[Dataset entries]
========================================

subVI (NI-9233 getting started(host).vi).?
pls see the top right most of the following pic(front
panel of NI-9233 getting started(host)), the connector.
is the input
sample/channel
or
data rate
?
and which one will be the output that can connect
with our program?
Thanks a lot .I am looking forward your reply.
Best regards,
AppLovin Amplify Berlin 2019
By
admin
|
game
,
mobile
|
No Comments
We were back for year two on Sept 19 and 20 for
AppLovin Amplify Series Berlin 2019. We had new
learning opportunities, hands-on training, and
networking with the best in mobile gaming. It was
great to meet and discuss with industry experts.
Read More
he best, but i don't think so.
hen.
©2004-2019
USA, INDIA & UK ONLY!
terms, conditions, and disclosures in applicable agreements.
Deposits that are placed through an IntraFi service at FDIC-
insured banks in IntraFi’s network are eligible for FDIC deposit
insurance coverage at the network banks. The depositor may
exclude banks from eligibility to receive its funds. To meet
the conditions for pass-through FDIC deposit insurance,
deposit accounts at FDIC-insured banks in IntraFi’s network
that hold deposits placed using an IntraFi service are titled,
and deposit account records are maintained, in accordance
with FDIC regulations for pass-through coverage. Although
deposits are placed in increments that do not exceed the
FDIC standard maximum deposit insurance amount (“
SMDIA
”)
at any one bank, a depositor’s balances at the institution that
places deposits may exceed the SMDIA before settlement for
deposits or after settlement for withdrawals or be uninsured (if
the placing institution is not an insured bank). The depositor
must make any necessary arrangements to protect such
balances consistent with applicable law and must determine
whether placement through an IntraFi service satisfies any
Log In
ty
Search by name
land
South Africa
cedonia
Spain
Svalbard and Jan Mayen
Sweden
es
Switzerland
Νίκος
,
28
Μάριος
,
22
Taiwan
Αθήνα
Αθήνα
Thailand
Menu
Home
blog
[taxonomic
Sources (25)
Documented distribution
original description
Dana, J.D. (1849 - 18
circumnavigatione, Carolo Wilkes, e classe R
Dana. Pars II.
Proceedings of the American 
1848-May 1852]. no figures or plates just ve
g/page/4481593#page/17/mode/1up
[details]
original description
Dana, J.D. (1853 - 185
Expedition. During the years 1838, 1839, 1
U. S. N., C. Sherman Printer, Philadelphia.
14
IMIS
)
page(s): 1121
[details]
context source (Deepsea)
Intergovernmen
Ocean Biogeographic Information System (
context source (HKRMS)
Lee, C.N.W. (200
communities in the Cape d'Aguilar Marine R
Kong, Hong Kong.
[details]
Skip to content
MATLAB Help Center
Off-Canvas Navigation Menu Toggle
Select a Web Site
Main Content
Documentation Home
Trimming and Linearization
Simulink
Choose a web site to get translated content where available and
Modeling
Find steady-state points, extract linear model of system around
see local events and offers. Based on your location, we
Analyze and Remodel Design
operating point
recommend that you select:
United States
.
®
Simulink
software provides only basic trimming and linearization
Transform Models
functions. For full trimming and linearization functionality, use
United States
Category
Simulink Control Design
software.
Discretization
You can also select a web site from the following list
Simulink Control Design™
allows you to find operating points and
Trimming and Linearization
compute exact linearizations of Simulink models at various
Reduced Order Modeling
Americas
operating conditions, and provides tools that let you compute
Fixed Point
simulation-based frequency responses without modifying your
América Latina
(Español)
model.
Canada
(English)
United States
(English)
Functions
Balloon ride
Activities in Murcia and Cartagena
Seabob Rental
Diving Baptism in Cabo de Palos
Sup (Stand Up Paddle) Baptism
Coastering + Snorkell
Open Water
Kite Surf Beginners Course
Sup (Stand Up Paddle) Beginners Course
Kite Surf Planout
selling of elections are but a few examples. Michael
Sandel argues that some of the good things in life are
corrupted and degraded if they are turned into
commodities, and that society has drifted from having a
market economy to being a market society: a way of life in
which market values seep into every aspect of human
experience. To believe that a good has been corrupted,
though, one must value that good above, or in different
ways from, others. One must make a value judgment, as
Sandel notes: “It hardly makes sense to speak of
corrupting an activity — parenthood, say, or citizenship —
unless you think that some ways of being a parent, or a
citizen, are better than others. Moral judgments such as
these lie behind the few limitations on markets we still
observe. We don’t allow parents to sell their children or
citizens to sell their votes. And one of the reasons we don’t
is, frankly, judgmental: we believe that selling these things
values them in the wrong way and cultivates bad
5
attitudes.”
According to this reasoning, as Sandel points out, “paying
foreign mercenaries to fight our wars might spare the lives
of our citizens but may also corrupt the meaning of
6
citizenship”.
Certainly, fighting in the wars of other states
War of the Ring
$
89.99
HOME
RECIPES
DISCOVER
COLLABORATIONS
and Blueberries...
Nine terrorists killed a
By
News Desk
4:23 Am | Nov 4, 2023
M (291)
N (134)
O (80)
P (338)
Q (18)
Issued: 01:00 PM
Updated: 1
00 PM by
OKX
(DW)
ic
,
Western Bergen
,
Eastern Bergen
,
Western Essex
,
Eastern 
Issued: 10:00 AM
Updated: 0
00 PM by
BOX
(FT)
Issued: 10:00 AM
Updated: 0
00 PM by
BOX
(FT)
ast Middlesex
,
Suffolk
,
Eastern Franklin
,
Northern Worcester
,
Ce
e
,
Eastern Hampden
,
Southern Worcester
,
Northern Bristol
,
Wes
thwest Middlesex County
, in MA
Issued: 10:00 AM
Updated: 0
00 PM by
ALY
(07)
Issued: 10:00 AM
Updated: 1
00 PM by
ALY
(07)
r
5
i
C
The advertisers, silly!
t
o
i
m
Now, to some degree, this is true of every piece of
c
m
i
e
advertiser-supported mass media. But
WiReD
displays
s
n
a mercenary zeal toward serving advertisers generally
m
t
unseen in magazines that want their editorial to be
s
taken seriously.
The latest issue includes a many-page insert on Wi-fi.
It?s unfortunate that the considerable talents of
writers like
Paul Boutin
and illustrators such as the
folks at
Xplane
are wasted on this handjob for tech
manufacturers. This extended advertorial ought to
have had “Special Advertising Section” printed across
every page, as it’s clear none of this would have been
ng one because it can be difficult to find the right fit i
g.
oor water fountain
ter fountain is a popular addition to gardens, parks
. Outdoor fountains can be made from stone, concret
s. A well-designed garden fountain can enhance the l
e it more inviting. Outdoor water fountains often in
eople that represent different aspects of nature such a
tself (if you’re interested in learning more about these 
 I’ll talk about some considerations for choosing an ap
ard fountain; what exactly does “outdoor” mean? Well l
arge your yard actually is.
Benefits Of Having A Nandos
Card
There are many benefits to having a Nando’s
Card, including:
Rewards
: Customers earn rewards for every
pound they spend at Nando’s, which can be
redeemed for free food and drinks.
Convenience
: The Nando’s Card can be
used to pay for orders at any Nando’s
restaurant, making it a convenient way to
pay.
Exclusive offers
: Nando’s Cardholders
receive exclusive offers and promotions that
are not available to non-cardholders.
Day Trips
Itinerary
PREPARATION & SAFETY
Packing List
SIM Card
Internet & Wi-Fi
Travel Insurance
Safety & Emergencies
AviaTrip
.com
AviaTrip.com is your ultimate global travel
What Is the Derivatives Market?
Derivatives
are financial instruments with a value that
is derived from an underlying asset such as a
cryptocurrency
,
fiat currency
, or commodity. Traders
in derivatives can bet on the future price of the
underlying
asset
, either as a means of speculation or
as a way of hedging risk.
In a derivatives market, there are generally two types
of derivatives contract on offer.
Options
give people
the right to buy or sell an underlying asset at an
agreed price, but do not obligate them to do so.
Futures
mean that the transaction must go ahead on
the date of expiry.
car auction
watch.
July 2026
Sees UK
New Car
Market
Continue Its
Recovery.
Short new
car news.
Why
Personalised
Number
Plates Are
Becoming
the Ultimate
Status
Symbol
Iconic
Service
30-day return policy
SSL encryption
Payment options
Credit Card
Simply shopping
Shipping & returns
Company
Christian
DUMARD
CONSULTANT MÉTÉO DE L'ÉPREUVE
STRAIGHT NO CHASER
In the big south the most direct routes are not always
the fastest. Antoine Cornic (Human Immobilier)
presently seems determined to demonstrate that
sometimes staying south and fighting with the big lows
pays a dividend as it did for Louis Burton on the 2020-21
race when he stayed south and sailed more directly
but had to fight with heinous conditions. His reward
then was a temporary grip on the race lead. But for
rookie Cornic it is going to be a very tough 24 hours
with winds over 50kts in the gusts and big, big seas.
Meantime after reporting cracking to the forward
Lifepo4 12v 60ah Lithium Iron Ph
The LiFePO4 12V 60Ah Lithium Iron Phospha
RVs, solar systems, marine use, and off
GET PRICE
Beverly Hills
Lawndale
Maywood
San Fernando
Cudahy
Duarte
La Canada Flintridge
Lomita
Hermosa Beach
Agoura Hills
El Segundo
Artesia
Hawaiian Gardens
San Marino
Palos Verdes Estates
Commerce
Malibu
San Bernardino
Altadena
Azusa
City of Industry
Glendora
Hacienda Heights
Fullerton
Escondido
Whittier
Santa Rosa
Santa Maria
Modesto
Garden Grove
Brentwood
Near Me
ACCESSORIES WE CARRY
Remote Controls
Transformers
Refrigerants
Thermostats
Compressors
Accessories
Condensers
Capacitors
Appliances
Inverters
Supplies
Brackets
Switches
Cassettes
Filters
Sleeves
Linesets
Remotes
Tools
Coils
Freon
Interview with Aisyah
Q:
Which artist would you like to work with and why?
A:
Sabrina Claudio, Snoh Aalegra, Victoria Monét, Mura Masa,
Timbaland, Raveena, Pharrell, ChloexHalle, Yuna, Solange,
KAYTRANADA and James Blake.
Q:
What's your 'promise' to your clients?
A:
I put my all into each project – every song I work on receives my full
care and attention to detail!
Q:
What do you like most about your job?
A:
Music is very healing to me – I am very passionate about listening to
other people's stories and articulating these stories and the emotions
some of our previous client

========================================

**WHAT THE EXERCISE ASKS:**
Using the data above, extract exactly the lines from the one that holds "balances consistent with" to the one that holds "MATLAB Help Center", both ends included, and no others.

**RESPONSE AREA:**
balances consistent with applicable law and must determine
whether placement through an IntraFi service satisfies any
Log In
ty
Search by name
land
South Africa
cedonia
Spain
Svalbard and Jan Mayen
Sweden
es
Switzerland
Νίκος
,
28
Μάριος
,
22
Taiwan
Αθήνα
Αθήνα
Thailand
Menu
Home
blog
[taxonomic
Sources (25)
Documented distribution
original description
Dana, J.D. (1849 - 18
circumnavigatione, Carolo Wilkes, e classe R
Dana. Pars II.
Proceedings of the American 
1848-May 1852]. no figures or plates just ve
g/page/4481593#page/17/mode/1up
[details]
original description
Dana, J.D. (1853 - 185
Expedition. During the years 1838, 1839, 1
U. S. N., C. Sherman Printer, Philadelphia.
14
IMIS
)
page(s): 1121
[details]
context source (Deepsea)
Intergovernmen
Ocean Biogeographic Information System (
context source (HKRMS)
Lee, C.N.W. (200
communities in the Cape d'Aguilar Marine R
Kong, Hong Kong.
[details]
Skip to content
MATLAB Help Center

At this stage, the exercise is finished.